Input material below:
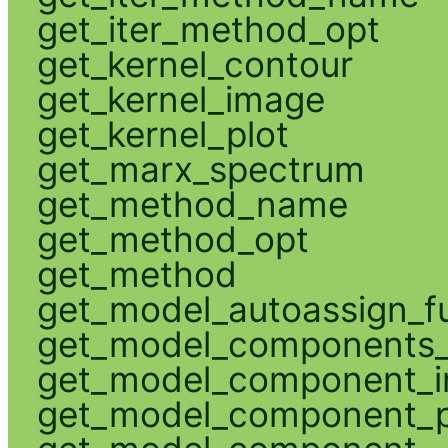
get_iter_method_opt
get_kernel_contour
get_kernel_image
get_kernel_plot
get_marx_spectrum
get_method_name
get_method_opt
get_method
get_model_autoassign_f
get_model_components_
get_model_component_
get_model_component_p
End of Input material.
Input material below:
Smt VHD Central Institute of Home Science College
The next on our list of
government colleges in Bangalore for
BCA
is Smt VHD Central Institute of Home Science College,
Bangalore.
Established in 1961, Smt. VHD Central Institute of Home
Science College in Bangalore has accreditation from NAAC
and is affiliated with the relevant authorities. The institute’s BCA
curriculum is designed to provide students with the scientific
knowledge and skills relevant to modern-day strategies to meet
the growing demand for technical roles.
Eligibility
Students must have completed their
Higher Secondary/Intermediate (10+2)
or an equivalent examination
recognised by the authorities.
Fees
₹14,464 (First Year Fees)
End of Input material.
◆ **About this exercise**: Pick out each line in the items above that contains the word "relevant", and copy those lines in full.

◆ **Your solution**:
and is affiliated with the relevant authorities. The institute’s BCA
knowledge and skills relevant to modern-day strategies to meet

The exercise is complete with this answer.